**Data provided**
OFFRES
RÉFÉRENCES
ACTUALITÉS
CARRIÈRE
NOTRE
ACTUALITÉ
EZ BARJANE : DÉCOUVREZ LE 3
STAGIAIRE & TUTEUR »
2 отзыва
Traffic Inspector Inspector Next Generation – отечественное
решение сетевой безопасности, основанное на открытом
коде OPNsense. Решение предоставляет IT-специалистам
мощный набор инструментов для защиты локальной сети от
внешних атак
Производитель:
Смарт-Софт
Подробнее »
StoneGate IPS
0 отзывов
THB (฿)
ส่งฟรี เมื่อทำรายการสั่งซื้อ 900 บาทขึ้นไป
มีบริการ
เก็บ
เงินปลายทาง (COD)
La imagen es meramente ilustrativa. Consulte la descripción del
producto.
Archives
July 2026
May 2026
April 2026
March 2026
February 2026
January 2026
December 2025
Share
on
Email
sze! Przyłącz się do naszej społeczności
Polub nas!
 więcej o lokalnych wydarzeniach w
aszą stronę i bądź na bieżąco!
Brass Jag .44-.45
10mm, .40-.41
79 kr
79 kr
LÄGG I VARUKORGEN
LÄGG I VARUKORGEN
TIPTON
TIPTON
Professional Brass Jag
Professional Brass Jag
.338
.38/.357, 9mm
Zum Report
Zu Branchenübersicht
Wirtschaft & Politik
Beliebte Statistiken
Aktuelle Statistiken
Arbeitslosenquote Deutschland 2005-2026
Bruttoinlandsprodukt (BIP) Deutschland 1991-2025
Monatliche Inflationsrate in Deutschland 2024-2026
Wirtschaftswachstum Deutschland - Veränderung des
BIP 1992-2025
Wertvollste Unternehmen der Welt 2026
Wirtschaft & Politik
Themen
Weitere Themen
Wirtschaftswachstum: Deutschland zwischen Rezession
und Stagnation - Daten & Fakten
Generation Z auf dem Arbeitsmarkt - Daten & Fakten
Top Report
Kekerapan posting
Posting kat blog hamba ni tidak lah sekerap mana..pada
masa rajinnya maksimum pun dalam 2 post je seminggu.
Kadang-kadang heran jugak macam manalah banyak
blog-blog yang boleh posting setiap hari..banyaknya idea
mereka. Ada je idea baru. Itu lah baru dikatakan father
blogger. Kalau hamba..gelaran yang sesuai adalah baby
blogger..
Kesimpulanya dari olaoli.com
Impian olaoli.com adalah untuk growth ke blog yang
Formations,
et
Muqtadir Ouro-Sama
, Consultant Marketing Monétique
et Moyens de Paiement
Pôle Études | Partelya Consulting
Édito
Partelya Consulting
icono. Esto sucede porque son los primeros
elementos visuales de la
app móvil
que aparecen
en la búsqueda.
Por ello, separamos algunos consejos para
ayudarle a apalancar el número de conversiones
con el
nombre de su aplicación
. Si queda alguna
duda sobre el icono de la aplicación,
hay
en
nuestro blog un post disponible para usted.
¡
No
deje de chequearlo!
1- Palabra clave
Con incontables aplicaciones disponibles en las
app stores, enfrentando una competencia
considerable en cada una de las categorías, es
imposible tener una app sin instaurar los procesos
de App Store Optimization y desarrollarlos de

**Work required**
Scan the material above for "blogger". Copy every line where it appears.

**Expected output**
blogger. Kalau hamba..gelaran yang sesuai adalah baby
blogger..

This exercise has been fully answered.